She said what? Farsi is UNLV’s ace in the hole


L.E. Baskow

UNLV volleyball asst. coach Marshallah Farokhmanesh talks strategy with players as they face New Mexico in the Cox Pavilion on Thursday, November 12, 2015. He is the one assisting the team in making their calls and communicating on court using Farsi.

Sun, Nov 22, 2015 (2 a.m.)

Most volleyball teams use hand signals to call plays. Players clandestinely tug their jerseys and turn their backs to hide their hands from opponents while communicating with teammates.

At UNLV, there’s no need. The Rebels call their plays in Farsi, the Persian language.
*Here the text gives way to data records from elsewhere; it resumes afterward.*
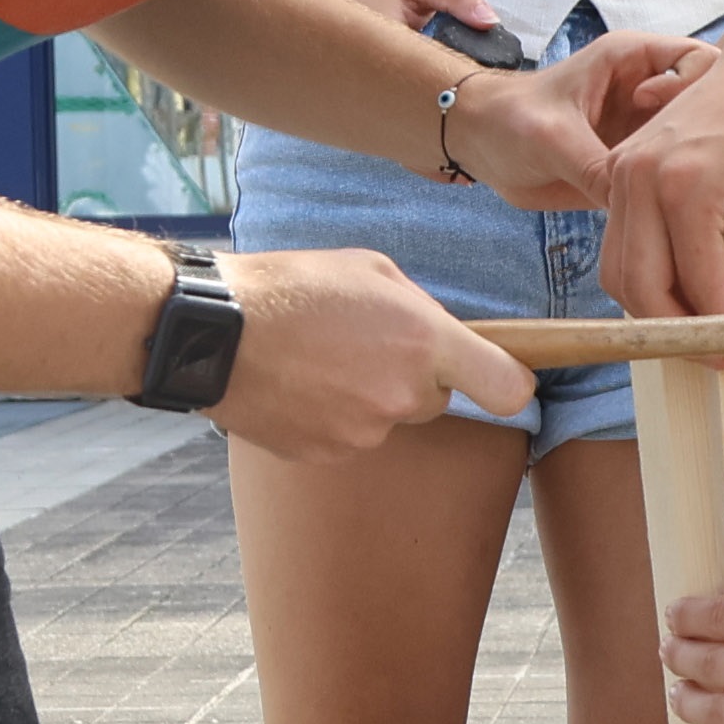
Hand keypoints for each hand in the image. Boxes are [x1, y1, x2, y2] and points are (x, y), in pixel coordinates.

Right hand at [207, 246, 533, 457]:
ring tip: (316, 357)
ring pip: (385, 418)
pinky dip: (328, 415)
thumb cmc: (291, 286)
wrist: (214, 332)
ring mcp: (364, 431)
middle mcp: (403, 396)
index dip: (509, 384)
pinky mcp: (326, 454)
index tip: (504, 380)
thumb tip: (435, 334)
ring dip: (363, 394)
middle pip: (433, 400)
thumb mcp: (370, 269)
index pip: (507, 388)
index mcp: (424, 342)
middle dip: (411, 377)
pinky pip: (345, 435)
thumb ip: (417, 307)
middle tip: (362, 342)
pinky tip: (297, 382)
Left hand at [451, 30, 702, 208]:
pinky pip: (668, 182)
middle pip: (707, 108)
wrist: (478, 145)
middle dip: (709, 139)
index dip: (699, 89)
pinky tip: (675, 221)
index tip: (668, 120)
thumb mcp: (551, 136)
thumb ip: (594, 166)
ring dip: (695, 175)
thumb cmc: (508, 118)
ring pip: (693, 149)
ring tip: (689, 205)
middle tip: (697, 175)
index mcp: (634, 60)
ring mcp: (644, 131)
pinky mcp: (634, 166)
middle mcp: (648, 94)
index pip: (700, 59)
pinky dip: (675, 201)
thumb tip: (637, 205)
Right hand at [603, 36, 723, 313]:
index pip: (695, 287)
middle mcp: (640, 178)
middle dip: (679, 334)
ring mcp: (622, 171)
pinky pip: (617, 243)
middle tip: (721, 353)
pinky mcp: (619, 169)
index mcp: (685, 186)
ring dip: (654, 311)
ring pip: (618, 273)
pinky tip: (684, 290)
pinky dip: (643, 276)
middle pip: (640, 289)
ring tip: (702, 327)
Farsi is the native tongue of fifth-year assistant coach Mashallah Farokhmanesh, who was born in Burojerd, Iran.

Farokhmanesh was captain of the Iranian national team before moving to America in 1977. When he began coaching, he knew right away that he could use his language to his team’s advantage.

“When I came to this country, I listened to other teams and I said, ‘Let’s call something that they won’t know what we are talking about,’ ” Farokhmanesh said. “Since it’s my own language, I thought we might as well call plays in Farsi.”

Farsi is the official language of only three countries — Iran, Afghanistan and Tajikistan — but roughly 45 million people speak it worldwide, including in Uzbekistan, Iraq and parts of Russia.

Farokhmanesh came to America to continue his education and earned a master’s degree in physical education at Western Illinois University and a doctorate at BYU.

He was hired as an assistant coach at Weber State in 1985 by his wife and current UNLV head coach Cindy Fredrick, who was head coach at Weber State. The two coached at Washington State for 15 seasons before landing at UNLV.

They have found success at every stop, winning a Big Sky Championship at Weber State, ending seven seasons with 20 or more wins at Washington State and breaking or tying 12 school records last year at UNLV.

Of course, winning doesn’t come solely from the play-calling trick, but it doesn’t hurt.

“Most teams show finger and hand signals, and they have to hide it from the other team,” Farokhmanesh said. “Sometimes, if you run the same set, they will know what you’re going to run, but when we call our set, no one knows what set we will run.”

The UNLV team uses 10 or so Farsi words for calling the sets, but Farokhmanesh says he has as many as 50 calls when players are more experienced.

“It all depends,” Farokhmanesh said. “Some of them get it very quickly, but some of them take two or three years to master. If you have a senior setter, then we use more, and with a freshman or sophomore, we use less.”

Sophomore Alexis Patterson plays setter for the Rebels, and the novelty of calling plays in a foreign language played a role in her coming to Las Vegas.

“When I was a junior in high school and I committed to UNLV, that was one of the selling points,” said Patterson, who played for Northwest Christian High School in Phoenix. “They told me they have their own little twist on things where they call their plays in Farsi, and I thought that was really cool.”

Patterson leads the team with 925 assists on the season. She already is top five in UNLV history, with 2,096 career assists and has two remaining years of eligibility.

She confidently calls out the sets for her team to run, but it wasn’t always so easy.

“I didn’t actually get the sheet with all of the plays on it until I got on campus the summer of my freshman year, and I remember the very first time I was in the moment,” Patterson said. “During summer camp, my team and I got on the court and I barely knew anyone, and they all started shouting Farsi at me. I was so overwhelmed.”

After using simple numbers to call sets in high school, Patterson had to make every moment of her offseason count, knowing she would see significant court time as a true freshman.

“Farokh gave me a sheet and told me to get on it fast,” Patterson said. “I remember I would sit in my room at night and study it. After coming to practice during preseason, it finally just clicked, and now it’s kind of like a second language.”

It’s not an easy language to speak, especially for Americans who aren’t used to pronouncing the “Gh” and “Kh” sounds. But now that the Rebels have learned it, they hold an advantage over their competition.

“It actually adds another aspect to the game and makes it fun,” Patterson said, despite sometimes drawing strange looks from opposing players. “We can just yell out what we are running, and they have no idea what we are talking about.”